In the previous post, I posed two questions. I’ll answer the second first.

This question considers what would happen if the response function (any response function) were to depend only on a single latent variable. To use the notation of the previous post, I’d write $p(y = 1 | \vec{z}, \lambda) = \phi(z_\lambda).$ Here I will be a little more general and allow $z$ to be multinomial rather than binomial. The model presented in the previous post can then just be written as $p(y = 1 | \vec{z}, \lambda) = \pi^T z_\lambda,$ where with a slight abuse of notation I’m letting $z_\lambda$ denote an indicator vector.

So it turns out that we can just reduce any choice of $\phi$ to this construction by rewriting $p(y = 1 | \vec{z}, \lambda) = \sum_k \phi(k) \delta_k(z_\lambda) = \vec{\phi}^T z_\lambda.$ For example, in the model presented several posts earlier, $\phi(z) = \sigma(\eta^T z + \nu),$ which means that we can represent this in the more general parameterization as $\pi=\sigma(\eta + \nu).$ Thus the answer to the question is a non-starter; the previous post already answered it.

The other question asks what would happen if we took the previous post’s model, but made the response a function of $\bar{z}$ instead of $z_\lambda.$ In other words, $p(y = 1 | \vec{z}) = \pi^T \bar{z}.$ This looks pretty similar (in expectation) to the previous model except that $\bar{z}$ is part of the model now rather than just a result of an expectation.
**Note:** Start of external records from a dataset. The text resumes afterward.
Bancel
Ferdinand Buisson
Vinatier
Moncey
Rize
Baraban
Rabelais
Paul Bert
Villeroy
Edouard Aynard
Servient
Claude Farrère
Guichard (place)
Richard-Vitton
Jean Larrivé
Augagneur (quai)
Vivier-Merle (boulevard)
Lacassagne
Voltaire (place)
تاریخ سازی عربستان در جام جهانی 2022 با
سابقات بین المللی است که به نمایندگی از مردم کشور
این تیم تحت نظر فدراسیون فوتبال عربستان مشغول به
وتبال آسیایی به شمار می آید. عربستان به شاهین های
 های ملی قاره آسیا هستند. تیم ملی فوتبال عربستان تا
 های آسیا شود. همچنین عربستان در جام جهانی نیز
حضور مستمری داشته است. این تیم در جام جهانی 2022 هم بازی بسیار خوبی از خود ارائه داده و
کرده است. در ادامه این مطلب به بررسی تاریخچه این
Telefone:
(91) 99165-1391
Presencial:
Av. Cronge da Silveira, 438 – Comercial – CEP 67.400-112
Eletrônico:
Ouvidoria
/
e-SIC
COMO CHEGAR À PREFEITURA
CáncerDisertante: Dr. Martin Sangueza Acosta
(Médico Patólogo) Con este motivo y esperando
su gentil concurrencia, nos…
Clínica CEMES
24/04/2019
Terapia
So, if we want to compute $\mathbb{E}_z[p(y = 1| \vec{z})],$ it works out to be the same. But if we want to compute $\mathbb{E}_z[\log p(y = 1 | \vec{z})],$ it’s different. In terms of the original formulation, we are moving the logarithm across the expectation with respect to $z,$ but NOT across the expectation with respect to $\lambda.$

Moving it as such, it does not have a simple closed form solution, so I can’t provide an analytic solution to the error incurred by moving the log inside the expectation. However, I can empirically estimate this by sampling from $\bar{z}$ where each $z_i$ is drawn according to a binomial distribution parameterized by $\theta.$ I then compute $p(y = 1)$ using this $\bar{z}$ and take the mean over all samples (in this case, 100 samples were used for every point). I compare this value to the value obtained by computing $p(y=1)$ at the mean over these same samples. This error is what I plot in the attached figure as a function of $\theta.$

Estimating the loss incurred by moving the log into the expectation.
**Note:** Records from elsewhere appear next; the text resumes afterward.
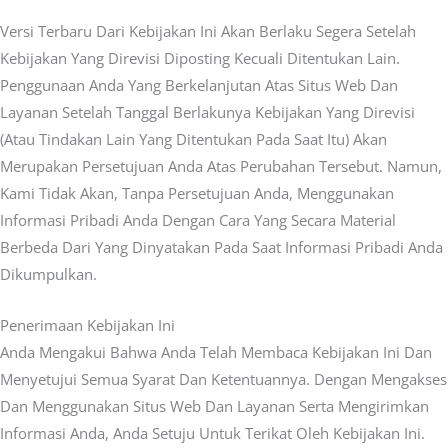
Versi Terbaru Dari Kebijakan Ini Akan Berlaku Segera Setelah
Kebijakan Yang Direvisi Diposting Kecuali Ditentukan Lain.
Penggunaan Anda Yang Berkelanjutan Atas Situs Web Dan
Layanan Setelah Tanggal Berlakunya Kebijakan Yang Direvisi
(atau Tindakan Lain Yang Ditentukan Pada Saat Itu) Akan
Merupakan Persetujuan Anda Atas Perubahan Tersebut. Namun,
Kami Tidak Akan, Tanpa Persetujuan Anda, Menggunakan
Informasi Pribadi Anda Dengan Cara Yang Secara Material
Berbeda Dari Yang Dinyatakan Pada Saat Informasi Pribadi Anda
Dikumpulkan.
Penerimaan Kebijakan Ini
Anda Mengakui Bahwa Anda Telah Membaca Kebijakan Ini Dan
Menyetujui Semua Syarat Dan Ketentuannya. Dengan Mengakses
Dan Menggunakan Situs Web Dan Layanan Serta Mengirimkan
Informasi Anda, Anda Setuju Untuk Terikat Oleh Kebijakan Ini.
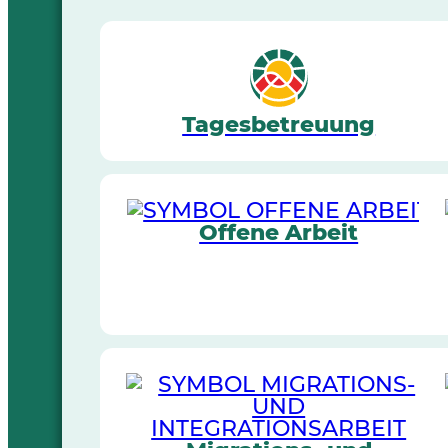
Tagesbetreuung
Offene Arbeit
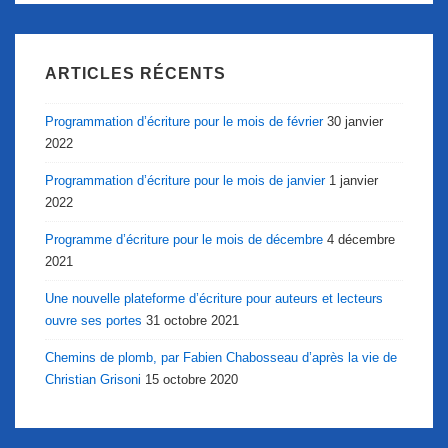
ARTICLES RÉCENTS
Programmation d’écriture pour le mois de février
30 janvier
2022
Programmation d’écriture pour le mois de janvier
1 janvier
2022
Programme d’écriture pour le mois de décembre
4 décembre
2021
Une nouvelle plateforme d’écriture pour auteurs et lecteurs
ouvre ses portes
31 octobre 2021
Chemins de plomb, par Fabien Chabosseau d’après la vie de
Christian Grisoni
15 octobre 2020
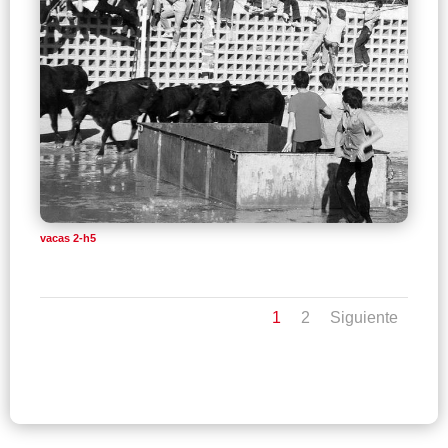
vacas 2-h5
1
2
Siguiente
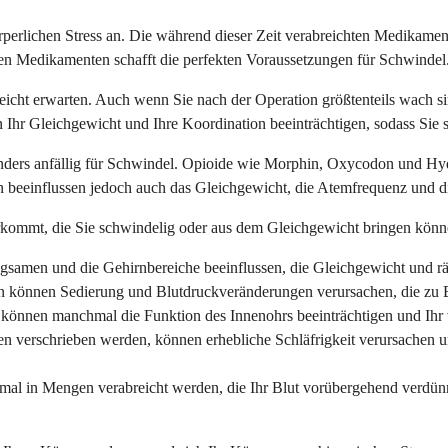
perlichen Stress an. Die während dieser Zeit verabreichten Medikamente 
ken Medikamenten schafft die perfekten Voraussetzungen für Schwindel
lleicht erwarten. Auch wenn Sie nach der Operation größtenteils wach
hr Gleichgewicht und Ihre Koordination beeinträchtigen, sodass Sie s
sonders anfällig für Schwindel. Opioide wie Morphin, Oxycodon und H
 beeinflussen jedoch auch das Gleichgewicht, die Atemfrequenz und di
rkommt, die Sie schwindelig oder aus dem Gleichgewicht bringen könn
gsamen und die Gehirnbereiche beeinflussen, die Gleichgewicht und rä
 können Sedierung und Blutdruckveränderungen verursachen, die zu 
können manchmal die Funktion des Innenohrs beeinträchtigen und Ihr v
n verschrieben werden, können erhebliche Schläfrigkeit verursachen un
al in Mengen verabreicht werden, die Ihr Blut vorübergehend verdünne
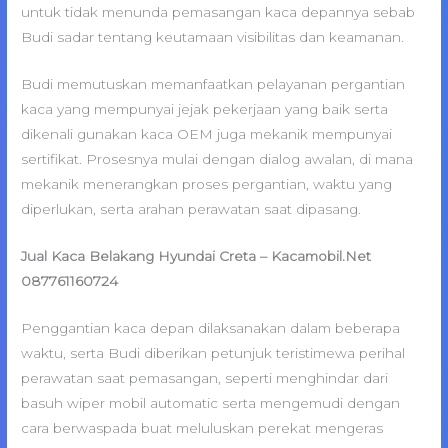
untuk tidak menunda pemasangan kaca depannya sebab
Budi sadar tentang keutamaan visibilitas dan keamanan.
Budi memutuskan memanfaatkan pelayanan pergantian
kaca yang mempunyai jejak pekerjaan yang baik serta
dikenali gunakan kaca OEM juga mekanik mempunyai
sertifikat. Prosesnya mulai dengan dialog awalan, di mana
mekanik menerangkan proses pergantian, waktu yang
diperlukan, serta arahan perawatan saat dipasang.
Jual Kaca Belakang Hyundai Creta – Kacamobil.Net
087761160724
Penggantian kaca depan dilaksanakan dalam beberapa
waktu, serta Budi diberikan petunjuk teristimewa perihal
perawatan saat pemasangan, seperti menghindar dari
basuh wiper mobil automatic serta mengemudi dengan
cara berwaspada buat meluluskan perekat mengeras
I produce three series for different values of $N,$ the number of draws from the binomial distribution used to create $\bar{z}.$ I chose values of $\pi_1 = \sigma(4), \pi_0 = \sigma(-3).$ This corresponds to the red line in the previous post. One thing that is evident is that the error is much smaller. You can think of the previous post’s curve as the $N=1$ case. As $N$ increases, the covariance on $\bar{z}$ decreases and the error drops. This is rather comforting. However, for reasonable values of $N,$ the errors are still rather large: 0.10 may not seem like a lot in log likelihood, but that’s a lot larger that the difference between most techniques!